FOI Fee Fraud?


The Globe has an interesting article up about the prohibitive costs of government records requests. 

According to the story, one Boston reporter was given

an estimate of $6,600 by a large state agency in response to his requests to review the e-mails of several senior officials. The agency justified the price as the cost of finding the documents, printing them, and reviewing them for personal information that might be exempt from the public records law.

What’s the real purpose for these fees? Is it to recoup the cost of redaction, search, and print? It seems like it would be pretty easy to get around the print / redaction fees, at the very least, by providing the records in electronic format — if I were to be pushing for a legislative fix of an open records law, it would be to mandate electronic format whenever the record is available in digital form (as an email most certainly is) and requested in that format. Well, that and actual enforcement mechanisms.

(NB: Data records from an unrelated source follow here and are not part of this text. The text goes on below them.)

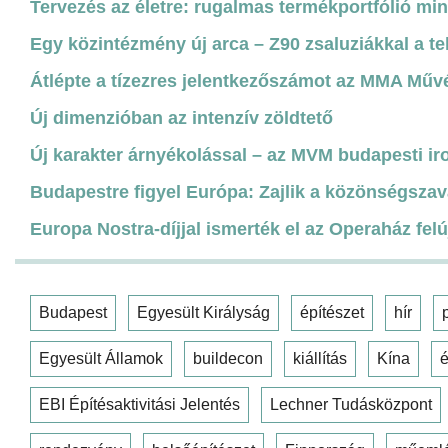
Tervezés az életre: rugalmas termékportfólió mi
Egy közintézmény új arca – Z90 zsaluziákkal a te
Átlépte a tízezres jelentkezőszámot az MMA Műv
Új dimenzióban az intenzív zöldtető
Új karakter árnyékolással – az MVM budapesti ir
Budapestre figyel Európa: Zajlik a közönségszav
Europa Nostra-díjjal ismerték el az Operaház felú
Budapest
Egyesült Királyság
építészet
hír
Egyesült Államok
buildecon
kiállítás
Kína
é
EBI Építésaktivitási Jelentés
Lechner Tudásközpont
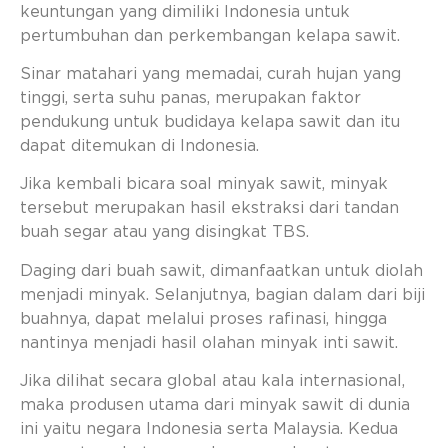
keuntungan yang dimiliki Indonesia untuk
pertumbuhan dan perkembangan kelapa sawit.
Sinar matahari yang memadai, curah hujan yang
tinggi, serta suhu panas, merupakan faktor
pendukung untuk budidaya kelapa sawit dan itu
dapat ditemukan di Indonesia.
Jika kembali bicara soal minyak sawit, minyak
tersebut merupakan hasil ekstraksi dari tandan
buah segar atau yang disingkat TBS.
Daging dari buah sawit, dimanfaatkan untuk diolah
menjadi minyak. Selanjutnya, bagian dalam dari biji
buahnya, dapat melalui proses rafinasi, hingga
nantinya menjadi hasil olahan minyak inti sawit.
Jika dilihat secara global atau kala internasional,
maka produsen utama dari minyak sawit di dunia
ini yaitu negara Indonesia serta Malaysia. Kedua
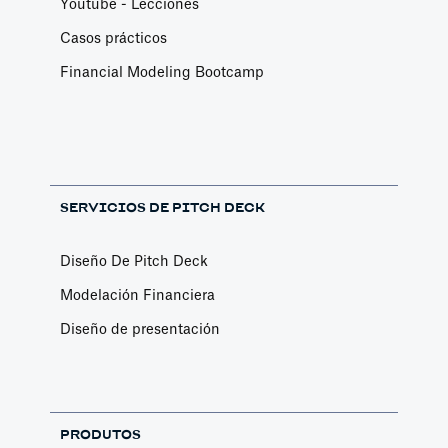
Youtube - Lecciones
Casos prácticos
Financial Modeling Bootcamp
SERVICIOS DE PITCH DECK
Diseño De Pitch Deck
Modelación Financiera
Diseño de presentación
PRODUTOS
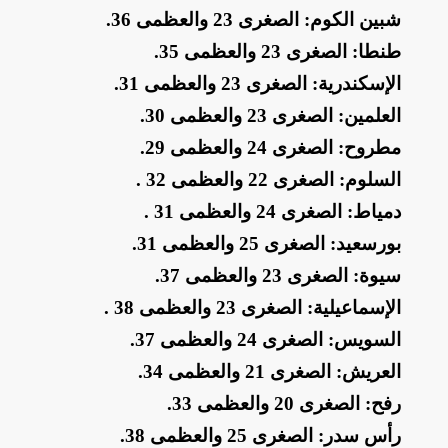
​شبين الكوم: الصغرى 23 والعظمى 36
.
​طنطا: الصغرى 23 والعظمى 35
.
​الإسكندرية: الصغرى 23 والعظمى 31
.
​العلمين: الصغرى 23 والعظمى 30
.
​مطروح: الصغرى 24 والعظمى 29
.
​السلوم: الصغرى 22 والعظمى 32
.
​دمياط: الصغرى 24 والعظمى 31
.
​بورسعيد: الصغرى 25 والعظمى 31
.
​سيوة: الصغرى 23 والعظمى 37
.
​الإسماعيلية: الصغرى 23 والعظمى 38
.
​السويس: الصغرى 24 والعظمى 37
.
​العريش: الصغرى 21 والعظمى 34
.
​رفح: الصغرى 20 والعظمى 33
.
​رأس سدر: الصغرى 25 والعظمى 38
.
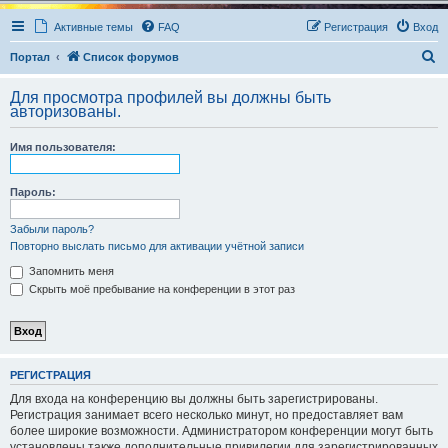
Активные темы
FAQ
Регистрация
Вход
П
Портал
Список форумов
о
Для просмотра профилей вы должны быть
и
авторизованы.
с
Имя пользователя:
к
Пароль:
Забыли пароль?
Повторно выслать письмо для активации учётной записи
Запомнить меня
Скрыть моё пребывание на конференции в этот раз
РЕГИСТРАЦИЯ
Для входа на конференцию вы должны быть зарегистрированы.
Регистрация занимает всего несколько минут, но предоставляет вам
более широкие возможности. Администратором конференции могут быть
установлены также дополнительные привилегии для зарегистрированных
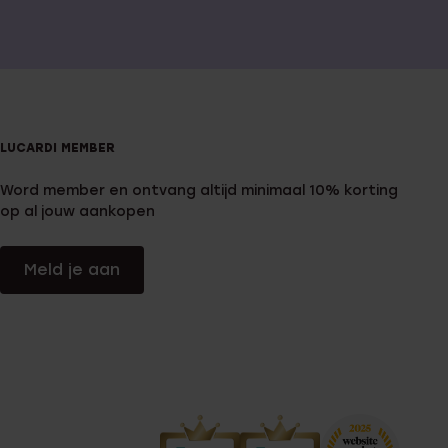
LUCARDI MEMBER
Word member en ontvang altijd minimaal 10% korting
op al jouw aankopen
Meld je aan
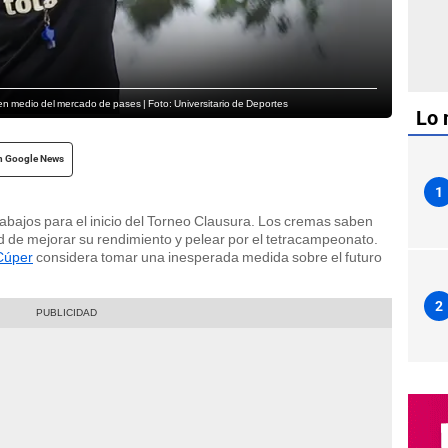
en medio del mercado de pases | Foto: Universitario de Deportes
Lo 
n Google News
1
rabajos para el inicio del Torneo Clausura. Los cremas saben
d de mejorar su rendimiento y pelear por el tetracampeonato.
Cúper
considera tomar una inesperada medida sobre el futuro
2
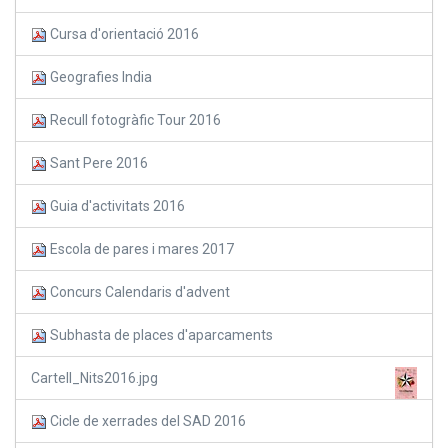
Cursa d'orientació 2016
Geografies India
Recull fotogràfic Tour 2016
Sant Pere 2016
Guia d'activitats 2016
Escola de pares i mares 2017
Concurs Calendaris d'advent
Subhasta de places d'aparcaments
Cartell_Nits2016.jpg
Cicle de xerrades del SAD 2016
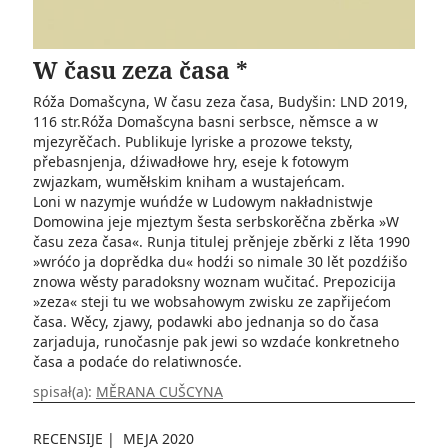
W času zeza časa *
Róža Domašcyna, W času zeza časa, Budyšin: LND 2019,
116 str.Róža Domašcyna basni serbsce, němsce a w
mjezyrěčach. Publikuje lyriske a prozowe teksty,
přebasnjenja, dźiwadłowe hry, eseje k fotowym
zwjazkam, wuměłskim kniham a wustajeńcam.
Loni w nazymje wuńdźe w Ludowym nakładnistwje
Domowina jeje mjeztym šesta serbskorěčna zběrka »W
času zeza časa«. Runja titulej prěnjeje zběrki z lěta 1990
»wróćo ja doprědka du« hodźi so nimale 30 lět pozdźišo
znowa wěsty paradoksny woznam wučitać. Prepozicija
»zeza« steji tu we wobsahowym zwisku ze zapřijećom
časa. Wěcy, zjawy, podawki abo jednanja so do časa
zarjaduja, runočasnje pak jewi so wzdaće konkretneho
časa a podaće do relatiwnosće.
spisał(a):
MĚRANA CUŠCYNA
RECENSIJE
|
MEJA 2020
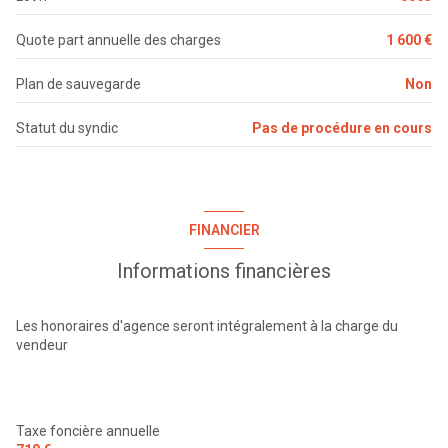
interphone
balcon
2.8 m²
Quote part annuelle des charges
1 600 €
Plan de sauvegarde
Non
Statut du syndic
Pas de procédure en cours
FINANCIER
Informations financières
Les honoraires d'agence seront intégralement à la charge du
vendeur
Taxe foncière annuelle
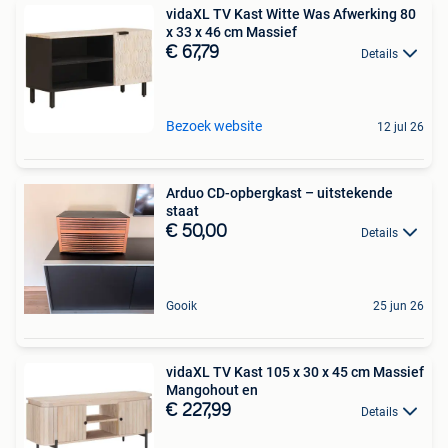
vidaXL TV Kast Witte Was Afwerking 80
x 33 x 46 cm Massief
€ 67,79
Details
Bezoek website
12 jul 26
Arduo CD-opbergkast – uitstekende
staat
€ 50,00
Details
Gooik
25 jun 26
vidaXL TV Kast 105 x 30 x 45 cm Massief
Mangohout en
€ 227,99
Details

But there’s no way that printing costs by themselves amount to over $6 thou; on its face, this looks more like brazen disregard for the purpose of the open records law. Perhaps another solution would be to require an itemized receipt – if. there’s some inefficiency driving up the costs of FOI, the requestor – and the public at large – should know about it

The article also brings up a point of general concern in the open records world, which is the increasing shift of the burden of the search onto the requestor. More and more, agencies are demanding that requestors “perfect” their requests by identifying the databases in which the records they seek are stored, or  specifying the format (memorandum, report, correspondence) in which particular information is held. While the cost of searching government logs is not to be disregarded, we do have these things called computer keyword searches … and the solution certainly is not to create the circuitous situation in which the agency denies a  request because of the lack of specific information in the public sphere.